In full and unchanged, set down the entries that follow, with no images.

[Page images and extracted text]

______

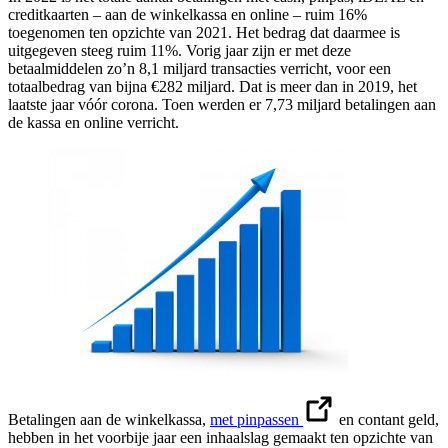
creditkaarten – aan de winkelkassa en online – ruim 16%
toegenomen ten opzichte van 2021. Het bedrag dat daarmee is
uitgegeven steeg ruim 11%. Vorig jaar zijn er met deze
betaalmiddelen zo’n 8,1 miljard transacties verricht, voor een
totaalbedrag van bijna €282 miljard. Dat is meer dan in 2019, het
laatste jaar vóór corona. Toen werden er 7,73 miljard betalingen aan
de kassa en online verricht.
Betalingen aan de winkelkassa,
met pinpassen
en contant geld,
hebben in het voorbije jaar een inhaalslag gemaakt ten opzichte van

______

*RESULT OF THIS EXERCISE*:
creditkaarten – aan de winkelkassa en online – ruim 16%
toegenomen ten opzichte van 2021. Het bedrag dat daarmee is
uitgegeven steeg ruim 11%. Vorig jaar zijn er met deze
betaalmiddelen zo’n 8,1 miljard transacties verricht, voor een
totaalbedrag van bijna €282 miljard. Dat is meer dan in 2019, het
laatste jaar vóór corona. Toen werden er 7,73 miljard betalingen aan
de kassa en online verricht.
Betalingen aan de winkelkassa,
met pinpassen
en contant geld,
hebben in het voorbije jaar een inhaalslag gemaakt ten opzichte van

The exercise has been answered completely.